このような開発スタイルを採用したメリットは複数ある。まずは属人的なコードになりづらいこと。精度検証にならず相互チェックが可能だからだ。第二に個人のスケジュール調整が開発のボトルネックにならないこと。第三にプロダクトごとにLeader Board投稿用のドキュメントやデータが整備されているため、新規メンバーへの研修やOJTが容易にできることだ。
「いいことだらけに聞こえるが、うまくいかないこともある」と篠田氏は吐露する。それは参加メンバーへのインセンティブ付けをどうするかということ。「この件については試行錯誤中」と篠田氏は言う。

フラットなアイデアブレストとフレキシブルな部会
第二のルールは「フラットなアイデアブレスト」である。
「私たちの部署ではデータ・テクノロジーを用いた新しいテレビ番組企画や観光プロモーション企画など、月に2~3件、企画のためのアイデアブレストが発生します」(篠田氏)
そこで採用したのが、匿名性で投票型のディスカッション。「当社では社内の業務ツールとして実名のチャットツールを使っていますが、それとは別にブレスト用として部内のメンバーに閉じた、匿名性かつ投票型のチャットツールを用意しました」(篠田氏)
ソリッドな意見が出やすく、チャット自体が盛り上がることはもちろん、リアルなミーティングでのディスカッションも活発化した。意見の集約もしやすく、進行もスムーズになったと言う。
第三のルールはフレキシブルな部会。同部署ではプログラミングだけではなく、企画を考える必要があるため、「目線とリファレンスを共有することが重要になる」と篠田氏は続ける。
そのために毎週実施する部会は2時間。「長いと思うかもしれないが、そのほとんどの時間をゼミとニュースレターに費やしている」と言う。ニュースレターとは業務連絡のほか、篠田氏が面白いと思ったテクノロジーやコンテンツの情報をレターとして書きつづったもの。部会の前にメンバーにシェアし、これに沿って部会は進行していく。一方のゼミは、最近の気になる技術動向や個人研究開発などを持ち回りでスライドにまとめてシェアするものだ。
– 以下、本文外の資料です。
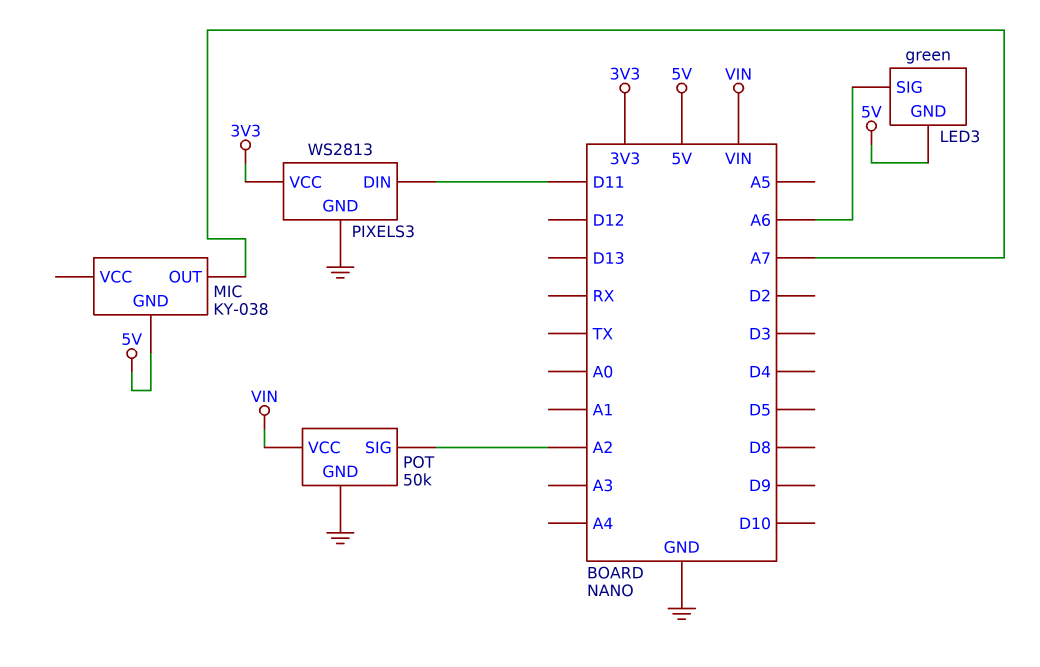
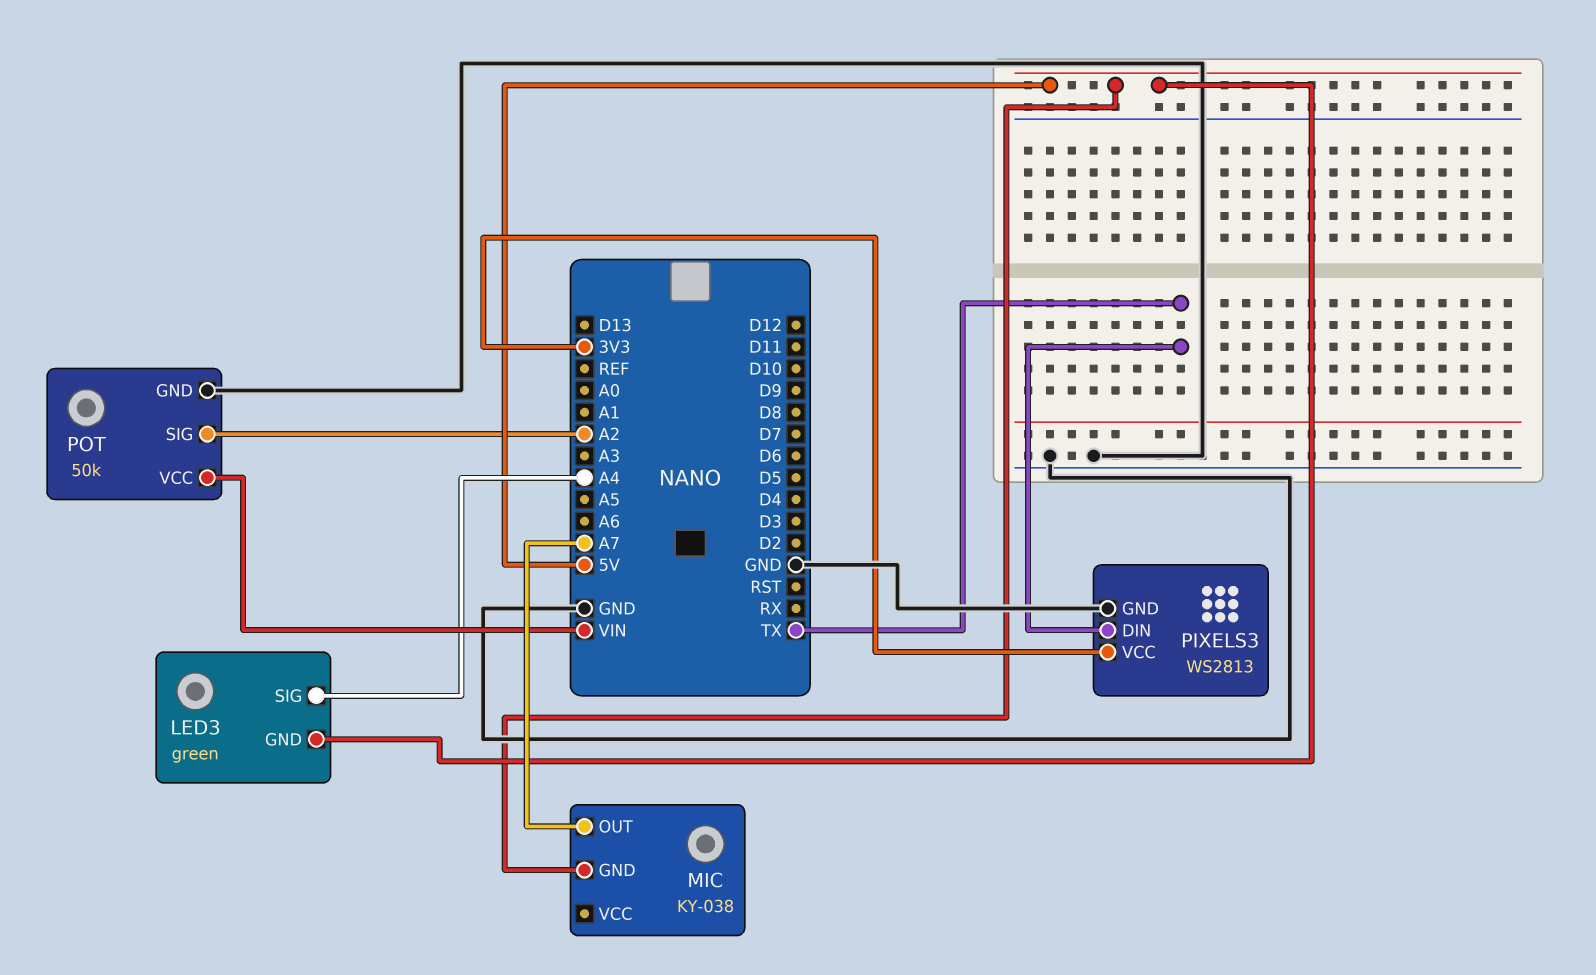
LED3 pin SIG: A6 -> A4
PIXELS3 pin DIN: D11 -> TX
このようにFlat&縁起というキーワードで、部長も新人もフラットなチャンスの中で、自分がやったこと・貢献したことをログに残して可視化していくことに取り組んでいる。以上の取り組みにおいて責任と決裁の明確化は必須で、全て篠田氏が負うそうだ。篠田氏によるデータサイエンティストの組織運営の試行錯誤はこれからも続く──。